▸ **TASK REQUIREMENTS**:
Below are the records. Retype exactly the lines between the lines holding "تحقیق و کاربردهای" and "repararse para un nuevo año", inclusive.

▸ **DATA SUPPLIED**:
------------------------------------------------
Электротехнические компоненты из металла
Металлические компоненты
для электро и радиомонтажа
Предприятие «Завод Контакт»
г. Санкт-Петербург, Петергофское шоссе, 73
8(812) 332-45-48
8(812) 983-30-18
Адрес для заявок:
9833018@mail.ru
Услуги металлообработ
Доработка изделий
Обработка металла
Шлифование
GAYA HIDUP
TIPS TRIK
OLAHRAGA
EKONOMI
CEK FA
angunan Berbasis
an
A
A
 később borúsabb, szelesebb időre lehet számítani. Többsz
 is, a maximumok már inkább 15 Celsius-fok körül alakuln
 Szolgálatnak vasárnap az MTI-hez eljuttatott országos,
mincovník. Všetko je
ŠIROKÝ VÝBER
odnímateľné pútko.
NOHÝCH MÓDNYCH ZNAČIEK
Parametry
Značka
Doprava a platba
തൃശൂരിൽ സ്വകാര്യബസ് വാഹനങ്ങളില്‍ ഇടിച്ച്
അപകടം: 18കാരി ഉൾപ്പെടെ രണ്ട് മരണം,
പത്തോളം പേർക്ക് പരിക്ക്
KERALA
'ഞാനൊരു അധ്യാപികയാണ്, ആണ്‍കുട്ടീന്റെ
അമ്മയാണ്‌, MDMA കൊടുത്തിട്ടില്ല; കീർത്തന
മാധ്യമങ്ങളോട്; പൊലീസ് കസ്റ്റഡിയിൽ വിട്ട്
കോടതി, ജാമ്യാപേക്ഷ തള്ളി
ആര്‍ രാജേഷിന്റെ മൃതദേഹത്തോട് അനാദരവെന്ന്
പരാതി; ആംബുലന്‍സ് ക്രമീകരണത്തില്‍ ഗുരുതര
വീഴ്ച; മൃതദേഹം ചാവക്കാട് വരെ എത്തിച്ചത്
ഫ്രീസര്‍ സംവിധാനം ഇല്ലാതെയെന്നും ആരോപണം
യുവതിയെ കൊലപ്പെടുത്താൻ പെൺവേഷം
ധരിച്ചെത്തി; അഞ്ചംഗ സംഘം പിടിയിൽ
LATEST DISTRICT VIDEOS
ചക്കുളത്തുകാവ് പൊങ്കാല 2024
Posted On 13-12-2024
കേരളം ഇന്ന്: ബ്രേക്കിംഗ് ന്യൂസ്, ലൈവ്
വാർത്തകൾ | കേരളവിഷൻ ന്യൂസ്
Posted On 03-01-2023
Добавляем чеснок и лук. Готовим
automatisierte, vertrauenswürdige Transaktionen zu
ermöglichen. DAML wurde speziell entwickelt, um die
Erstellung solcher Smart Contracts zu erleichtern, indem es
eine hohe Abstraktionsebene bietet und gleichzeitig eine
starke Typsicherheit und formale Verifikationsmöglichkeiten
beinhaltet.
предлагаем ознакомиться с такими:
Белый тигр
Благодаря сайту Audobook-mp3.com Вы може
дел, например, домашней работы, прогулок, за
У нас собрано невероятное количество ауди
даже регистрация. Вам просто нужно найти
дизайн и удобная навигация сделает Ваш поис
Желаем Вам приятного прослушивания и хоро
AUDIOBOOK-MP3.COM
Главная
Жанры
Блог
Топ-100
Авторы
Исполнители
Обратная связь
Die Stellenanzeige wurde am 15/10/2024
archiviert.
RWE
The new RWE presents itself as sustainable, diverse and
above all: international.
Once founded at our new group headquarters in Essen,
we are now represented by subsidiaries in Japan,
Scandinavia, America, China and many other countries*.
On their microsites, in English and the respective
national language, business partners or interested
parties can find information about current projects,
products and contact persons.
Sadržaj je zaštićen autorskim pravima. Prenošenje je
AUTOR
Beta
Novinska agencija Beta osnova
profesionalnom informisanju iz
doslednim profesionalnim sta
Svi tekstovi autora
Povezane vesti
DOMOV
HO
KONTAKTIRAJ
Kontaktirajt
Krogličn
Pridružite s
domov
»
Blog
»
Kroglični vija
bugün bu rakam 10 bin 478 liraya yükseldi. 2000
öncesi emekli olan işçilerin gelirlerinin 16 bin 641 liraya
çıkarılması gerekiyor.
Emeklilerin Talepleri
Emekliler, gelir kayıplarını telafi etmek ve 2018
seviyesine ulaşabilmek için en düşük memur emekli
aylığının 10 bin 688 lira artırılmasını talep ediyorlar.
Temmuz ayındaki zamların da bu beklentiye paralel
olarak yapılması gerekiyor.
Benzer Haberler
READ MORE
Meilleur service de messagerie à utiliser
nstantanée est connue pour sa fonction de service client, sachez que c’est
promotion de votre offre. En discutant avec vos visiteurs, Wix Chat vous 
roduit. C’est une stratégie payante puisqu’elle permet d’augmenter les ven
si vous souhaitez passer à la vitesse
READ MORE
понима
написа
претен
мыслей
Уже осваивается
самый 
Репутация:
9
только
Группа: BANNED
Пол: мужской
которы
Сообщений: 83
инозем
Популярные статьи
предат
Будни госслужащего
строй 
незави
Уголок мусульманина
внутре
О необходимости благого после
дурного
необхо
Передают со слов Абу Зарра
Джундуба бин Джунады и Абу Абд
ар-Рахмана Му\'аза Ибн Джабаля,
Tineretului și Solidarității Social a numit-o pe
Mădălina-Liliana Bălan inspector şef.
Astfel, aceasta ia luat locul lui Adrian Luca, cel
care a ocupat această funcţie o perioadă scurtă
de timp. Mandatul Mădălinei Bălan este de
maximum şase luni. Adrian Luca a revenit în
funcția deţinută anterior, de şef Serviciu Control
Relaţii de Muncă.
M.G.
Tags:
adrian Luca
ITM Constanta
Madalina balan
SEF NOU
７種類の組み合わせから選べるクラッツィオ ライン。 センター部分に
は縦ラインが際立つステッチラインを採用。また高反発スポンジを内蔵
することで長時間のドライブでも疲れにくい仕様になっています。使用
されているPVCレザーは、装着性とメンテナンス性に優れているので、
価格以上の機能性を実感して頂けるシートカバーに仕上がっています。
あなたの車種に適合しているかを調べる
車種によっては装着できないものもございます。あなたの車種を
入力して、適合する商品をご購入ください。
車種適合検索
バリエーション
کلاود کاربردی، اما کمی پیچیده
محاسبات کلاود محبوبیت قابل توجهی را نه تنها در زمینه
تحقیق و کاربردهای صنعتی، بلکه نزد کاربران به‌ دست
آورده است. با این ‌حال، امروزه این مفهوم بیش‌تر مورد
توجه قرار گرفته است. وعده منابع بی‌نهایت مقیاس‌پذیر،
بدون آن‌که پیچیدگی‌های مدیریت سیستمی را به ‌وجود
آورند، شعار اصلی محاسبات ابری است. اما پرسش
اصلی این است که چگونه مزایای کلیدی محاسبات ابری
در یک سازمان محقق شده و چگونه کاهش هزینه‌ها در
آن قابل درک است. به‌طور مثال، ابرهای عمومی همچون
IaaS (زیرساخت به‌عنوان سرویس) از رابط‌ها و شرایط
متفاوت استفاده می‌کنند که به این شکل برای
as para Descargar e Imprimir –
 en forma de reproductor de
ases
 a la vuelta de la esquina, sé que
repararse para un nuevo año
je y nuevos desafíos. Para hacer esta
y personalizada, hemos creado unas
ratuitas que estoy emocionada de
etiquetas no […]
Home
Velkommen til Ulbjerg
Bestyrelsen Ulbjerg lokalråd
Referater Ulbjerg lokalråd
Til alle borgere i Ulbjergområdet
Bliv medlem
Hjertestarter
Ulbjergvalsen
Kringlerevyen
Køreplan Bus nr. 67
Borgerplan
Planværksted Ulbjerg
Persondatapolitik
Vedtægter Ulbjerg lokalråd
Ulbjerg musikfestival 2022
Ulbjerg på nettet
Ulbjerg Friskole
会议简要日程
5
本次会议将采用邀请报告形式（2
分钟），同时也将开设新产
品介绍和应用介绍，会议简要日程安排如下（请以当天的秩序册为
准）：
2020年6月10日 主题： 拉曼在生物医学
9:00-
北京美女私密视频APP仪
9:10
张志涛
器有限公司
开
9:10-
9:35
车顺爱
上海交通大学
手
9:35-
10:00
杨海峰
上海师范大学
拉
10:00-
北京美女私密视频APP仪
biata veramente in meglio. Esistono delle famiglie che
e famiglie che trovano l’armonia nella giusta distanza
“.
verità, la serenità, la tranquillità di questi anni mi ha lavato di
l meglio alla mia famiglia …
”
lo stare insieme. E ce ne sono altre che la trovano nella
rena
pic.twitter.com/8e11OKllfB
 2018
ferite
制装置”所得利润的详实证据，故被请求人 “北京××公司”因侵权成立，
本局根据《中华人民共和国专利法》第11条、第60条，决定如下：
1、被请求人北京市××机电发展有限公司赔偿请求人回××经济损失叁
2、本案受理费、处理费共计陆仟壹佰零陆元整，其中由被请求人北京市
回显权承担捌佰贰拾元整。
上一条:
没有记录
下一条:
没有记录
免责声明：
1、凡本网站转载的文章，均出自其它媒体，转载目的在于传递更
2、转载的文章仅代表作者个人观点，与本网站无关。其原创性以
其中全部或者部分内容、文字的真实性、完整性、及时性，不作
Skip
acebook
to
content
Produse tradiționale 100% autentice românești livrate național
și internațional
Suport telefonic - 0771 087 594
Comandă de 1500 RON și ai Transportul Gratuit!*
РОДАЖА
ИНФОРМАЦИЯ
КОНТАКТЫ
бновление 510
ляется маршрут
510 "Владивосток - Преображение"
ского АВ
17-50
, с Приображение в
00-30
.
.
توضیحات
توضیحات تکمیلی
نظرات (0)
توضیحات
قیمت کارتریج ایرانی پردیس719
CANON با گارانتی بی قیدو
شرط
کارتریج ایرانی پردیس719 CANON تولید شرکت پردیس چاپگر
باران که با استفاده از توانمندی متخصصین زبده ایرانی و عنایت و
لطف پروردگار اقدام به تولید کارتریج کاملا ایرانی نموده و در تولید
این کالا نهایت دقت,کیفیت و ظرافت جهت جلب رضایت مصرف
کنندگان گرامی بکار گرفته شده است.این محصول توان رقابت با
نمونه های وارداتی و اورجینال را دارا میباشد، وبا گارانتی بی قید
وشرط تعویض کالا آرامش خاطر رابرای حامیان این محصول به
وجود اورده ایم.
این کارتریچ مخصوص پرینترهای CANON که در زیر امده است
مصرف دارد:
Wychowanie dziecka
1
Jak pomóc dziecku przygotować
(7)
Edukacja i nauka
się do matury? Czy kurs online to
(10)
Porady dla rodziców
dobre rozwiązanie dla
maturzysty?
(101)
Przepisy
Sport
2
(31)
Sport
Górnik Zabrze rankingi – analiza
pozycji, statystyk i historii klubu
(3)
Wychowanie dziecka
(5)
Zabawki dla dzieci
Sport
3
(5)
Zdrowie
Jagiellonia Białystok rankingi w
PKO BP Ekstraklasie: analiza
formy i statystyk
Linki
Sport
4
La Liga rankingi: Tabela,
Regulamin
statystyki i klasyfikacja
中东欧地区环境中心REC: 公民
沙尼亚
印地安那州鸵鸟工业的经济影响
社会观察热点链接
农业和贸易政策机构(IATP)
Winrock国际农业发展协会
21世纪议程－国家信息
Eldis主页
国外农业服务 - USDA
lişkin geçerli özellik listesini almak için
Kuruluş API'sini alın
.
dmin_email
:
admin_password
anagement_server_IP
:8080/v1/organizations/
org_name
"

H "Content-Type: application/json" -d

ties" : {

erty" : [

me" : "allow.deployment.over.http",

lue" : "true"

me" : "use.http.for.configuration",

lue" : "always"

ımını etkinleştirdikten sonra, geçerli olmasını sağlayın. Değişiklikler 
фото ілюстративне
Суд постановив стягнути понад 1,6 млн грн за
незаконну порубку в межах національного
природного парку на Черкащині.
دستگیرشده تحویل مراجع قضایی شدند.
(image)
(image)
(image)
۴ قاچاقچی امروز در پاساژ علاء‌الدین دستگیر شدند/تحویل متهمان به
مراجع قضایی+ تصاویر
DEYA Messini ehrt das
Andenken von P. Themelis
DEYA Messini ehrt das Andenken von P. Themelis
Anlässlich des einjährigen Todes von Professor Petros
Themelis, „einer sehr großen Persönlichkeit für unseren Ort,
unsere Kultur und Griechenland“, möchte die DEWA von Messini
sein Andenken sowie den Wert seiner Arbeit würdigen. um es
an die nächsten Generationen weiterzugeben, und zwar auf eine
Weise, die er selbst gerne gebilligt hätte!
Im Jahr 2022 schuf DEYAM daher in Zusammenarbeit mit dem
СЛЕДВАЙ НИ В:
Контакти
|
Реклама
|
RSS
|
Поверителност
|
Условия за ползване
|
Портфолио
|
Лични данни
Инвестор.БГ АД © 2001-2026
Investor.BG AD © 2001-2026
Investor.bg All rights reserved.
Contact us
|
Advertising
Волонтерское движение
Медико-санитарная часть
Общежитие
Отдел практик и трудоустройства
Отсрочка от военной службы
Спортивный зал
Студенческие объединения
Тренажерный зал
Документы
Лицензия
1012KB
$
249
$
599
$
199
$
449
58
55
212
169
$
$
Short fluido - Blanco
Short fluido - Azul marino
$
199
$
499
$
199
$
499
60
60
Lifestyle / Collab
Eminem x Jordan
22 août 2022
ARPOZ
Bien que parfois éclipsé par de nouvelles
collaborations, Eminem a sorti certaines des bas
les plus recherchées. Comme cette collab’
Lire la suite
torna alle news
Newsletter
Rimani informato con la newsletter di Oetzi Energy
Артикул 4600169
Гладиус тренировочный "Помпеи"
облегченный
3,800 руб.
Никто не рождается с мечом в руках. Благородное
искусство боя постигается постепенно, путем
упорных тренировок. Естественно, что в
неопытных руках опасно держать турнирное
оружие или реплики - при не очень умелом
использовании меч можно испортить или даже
------------------------------------------------
▸ **RESPONSE TO THE TASK**:
تحقیق و کاربردهای صنعتی، بلکه نزد کاربران به‌ دست
آورده است. با این ‌حال، امروزه این مفهوم بیش‌تر مورد
توجه قرار گرفته است. وعده منابع بی‌نهایت مقیاس‌پذیر،
بدون آن‌که پیچیدگی‌های مدیریت سیستمی را به ‌وجود
آورند، شعار اصلی محاسبات ابری است. اما پرسش
اصلی این است که چگونه مزایای کلیدی محاسبات ابری
در یک سازمان محقق شده و چگونه کاهش هزینه‌ها در
آن قابل درک است. به‌طور مثال، ابرهای عمومی همچون
IaaS (زیرساخت به‌عنوان سرویس) از رابط‌ها و شرایط
متفاوت استفاده می‌کنند که به این شکل برای
as para Descargar e Imprimir –
 en forma de reproductor de
ases
 a la vuelta de la esquina, sé que
repararse para un nuevo año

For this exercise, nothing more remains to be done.